Once countries have submitted the INDCs, it should not be difficult for the African Group of Negotiators (AGN) to push forward the interest of the continent in the negotiations.

“Our negotiators are well qualified and we have plenty of expertise in the African group of negotiators including people who are in the meteorology services, hydrology, agriculture and forestry,” says Fatima Denton, Director of Special Initiatives Division in the UN Economic Commission for Africa (ECA).

But for African Civil Society, support from polluter countries in the implementation of the INDCs, once concluded, is of topmost priority to developing countries.

“Yes Africa will submit the INDCs but will they [developed countries] delivery their side of the bargain?” queried Robert Chimambo of the Pan-African Climate Justice Alliance (PACJA).

The climate impact
Climate change affects the poor of the poor, especially farmers, whose only source of income comes directly from the land, yet most have no idea of what they can do to adapt to climate change.

“Due to climate change, agriculture and food systems will be affected as climate change has a multiplier effect on already degraded natural resources and ecosystems,” observed Sindiso Ngenhya, Secretary General COMESA. “This, in turn will affect production systems in unprecedented ways, as well as the livelihoods of those that depend on them”.

He shares the aspiration that “climate change is a trade issue, climate change is a human right issue, climate change is a gender issue, climate change is an agriculture issue, climate change is an MDG issue and will be an SDG issue, and indeed climate change is a case of survival”.

According to civil society, the INDCs must be a total package that takes into account all the elements of adaptation, mitigation, finance, technology development and transfer, capacity building and means of implementation.

Africa’s people first agenda
At the Paris negotiations, Africa will be presenting a common front, prioritizing the interest of its people.

“The negotiators from the West are negotiating for the interest of corporations to continue to make money; corporations have no regard for people,” said Mr.

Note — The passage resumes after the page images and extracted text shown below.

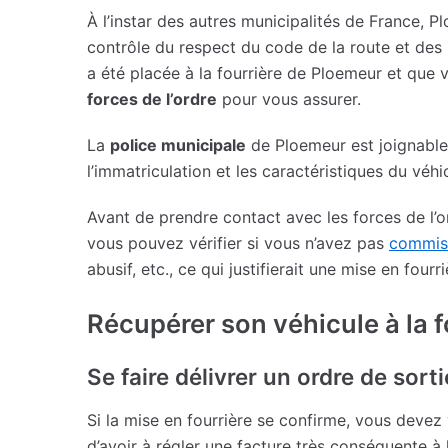
À l’instar des autres municipalités de France, 
contrôle du respect du code de la route et des 
a été placée à la fourrière de Ploemeur et que
forces de l’ordre
pour vous assurer.
La
police municipale
de Ploemeur est joignable
l’immatriculation et les caractéristiques du véh
Avant de prendre contact avec les forces de l’or
vous pouvez vérifier si vous n’avez pas
commis 
abusif, etc., ce qui justifierait une mise en fourri
Récupérer son véhicule à la 
Se faire délivrer un ordre de sorti
Si la mise en fourrière se confirme, vous devez
d’avoir à régler une facture très conséquente à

Chimambo. “We’re going there trying to defend the interest of our people; the small holder farmer in Ghana, in Zambia, in DRC; that is the oneness phase of our negotiations getting into Paris”.

He added that “it is only Africa and Asia that are going in there to negotiate for the lives and livelihood of our common people”.

Mr. Chimambo, however, has hope of a turnaround for the “global common people” to demand protection of citizens against the impacts of climate change.

“The tide is turning,” he said. “Ordinary people in the West are also realizing that they are being used… nobody wants to die and people are realizing that we are all in trouble with this phenomenon”.

The quality of Africa’s negotiating positions will be a game changer if the continent is to make a difference in the talks towards a binding climate change agreement.

Veteran negotiator, Tosi Mpanu Mpanu, is conscious of this and has stated that “our negotiators need more than diplomacy because the world has changed and so has the pattern of engagement”.

As African countries communicate their INDCs to the secretariat of the United Nations Framework Convention on Climate Change (UNFCCC), it is expected that African governments maintain their unity before the international negotiations so as to secure the best outcomes for African citizens.

“In this struggle to ensure the new climate change agreement to be concluded in Paris in 2015 is responsive to African aspirations and realities, our voices should be amplified,” said Mithika Mwenda, Secretary-General of PACJA. “We need critical mass to drive our agenda at global level. We need unity and commitment to stick on what we agree as African civil society organizations in particular and global civil organizations in general”.